A Linux host PC (x86_64) is required for flashing a Jetson. The same software which is used for flash can also install various programs and software on both the host and Jetson. This includes CUDA, development tools, so on. Only a computer with an NVIDIA GPU can be used with CUDA, so if you want those tools on the host (think of developing on the host and deploying on the Jetson), then you need that GPU. If you just flash or install to the Jetson, then you don’t need the NVIDIA GPU on the host.
Typically a Jetson is good at using pre-trained models, but you need something beefier for training. If your desktop has thousands of CUDA cores, and the Jetson has only 256, you’ll see a much better training on the larger GPU (and also typically the desktop GPU may have more video RAM…I’d go 6GB or more, such as a GeForce 1060 or faster…the Jetson uses only a subset of its installed system RAM without dedicated video/GPU RAM). The difference is that you might want a 1000 watt power supply on a fast workstation, while the Jetson is using 7.5 to 30W (depending on what is being done and which Jetson you are using).

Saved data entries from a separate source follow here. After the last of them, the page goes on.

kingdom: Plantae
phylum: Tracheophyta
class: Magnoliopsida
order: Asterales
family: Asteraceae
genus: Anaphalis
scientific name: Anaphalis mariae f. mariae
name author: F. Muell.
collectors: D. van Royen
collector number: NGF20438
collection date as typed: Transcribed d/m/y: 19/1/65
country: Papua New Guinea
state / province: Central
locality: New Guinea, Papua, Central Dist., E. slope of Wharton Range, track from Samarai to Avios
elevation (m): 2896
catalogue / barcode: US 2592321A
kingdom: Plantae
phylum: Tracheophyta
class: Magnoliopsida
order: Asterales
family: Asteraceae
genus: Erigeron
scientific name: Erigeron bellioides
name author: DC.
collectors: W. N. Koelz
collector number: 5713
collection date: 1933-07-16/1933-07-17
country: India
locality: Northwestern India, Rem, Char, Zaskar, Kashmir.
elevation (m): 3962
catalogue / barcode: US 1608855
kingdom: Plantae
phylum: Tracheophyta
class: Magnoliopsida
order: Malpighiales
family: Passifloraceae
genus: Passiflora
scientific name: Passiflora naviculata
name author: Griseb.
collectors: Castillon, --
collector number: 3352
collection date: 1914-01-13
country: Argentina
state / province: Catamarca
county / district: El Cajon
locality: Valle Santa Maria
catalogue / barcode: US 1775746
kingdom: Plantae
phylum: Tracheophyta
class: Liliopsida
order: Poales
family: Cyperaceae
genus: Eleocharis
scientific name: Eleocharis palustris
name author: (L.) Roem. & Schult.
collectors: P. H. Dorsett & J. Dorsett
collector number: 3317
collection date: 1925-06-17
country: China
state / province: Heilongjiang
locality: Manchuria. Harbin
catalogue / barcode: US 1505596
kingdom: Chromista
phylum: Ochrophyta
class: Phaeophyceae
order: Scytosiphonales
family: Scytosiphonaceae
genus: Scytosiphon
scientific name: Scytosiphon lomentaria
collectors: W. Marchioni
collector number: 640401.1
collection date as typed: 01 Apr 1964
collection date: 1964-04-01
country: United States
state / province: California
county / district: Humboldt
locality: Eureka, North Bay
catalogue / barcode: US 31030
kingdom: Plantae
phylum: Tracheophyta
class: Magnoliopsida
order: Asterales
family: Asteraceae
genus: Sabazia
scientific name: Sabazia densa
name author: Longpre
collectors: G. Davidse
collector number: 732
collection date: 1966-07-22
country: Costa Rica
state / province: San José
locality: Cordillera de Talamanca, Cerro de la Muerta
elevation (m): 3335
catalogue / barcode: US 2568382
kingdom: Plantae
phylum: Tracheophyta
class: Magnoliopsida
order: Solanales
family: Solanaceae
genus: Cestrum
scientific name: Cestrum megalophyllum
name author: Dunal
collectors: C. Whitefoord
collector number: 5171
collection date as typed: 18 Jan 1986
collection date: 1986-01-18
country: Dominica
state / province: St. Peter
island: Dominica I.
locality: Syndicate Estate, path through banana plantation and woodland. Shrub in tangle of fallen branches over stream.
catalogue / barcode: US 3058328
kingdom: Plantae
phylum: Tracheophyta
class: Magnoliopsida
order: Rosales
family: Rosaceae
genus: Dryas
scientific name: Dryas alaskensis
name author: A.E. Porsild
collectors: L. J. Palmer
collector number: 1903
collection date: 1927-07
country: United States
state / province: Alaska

The TK1 has its most distinguishing limitation from being 32-bit. CUDA development won’t go beyond version 6.5 on any 32-bit platform. Newer CUDA is constantly evolving on the 64-bit versions. So if you want to keep up with modern software, then you need a TX1 at minimum, or even better yet a TX2. If you need the compute power with less energy drain (e.g., a battery powered drone), then go with the TX2. It is astonishing how well this little electrical supply does so much…if you just need raw power, and if you are ok with drawing 10 to 30 times more power drain, then go with a desktop computer.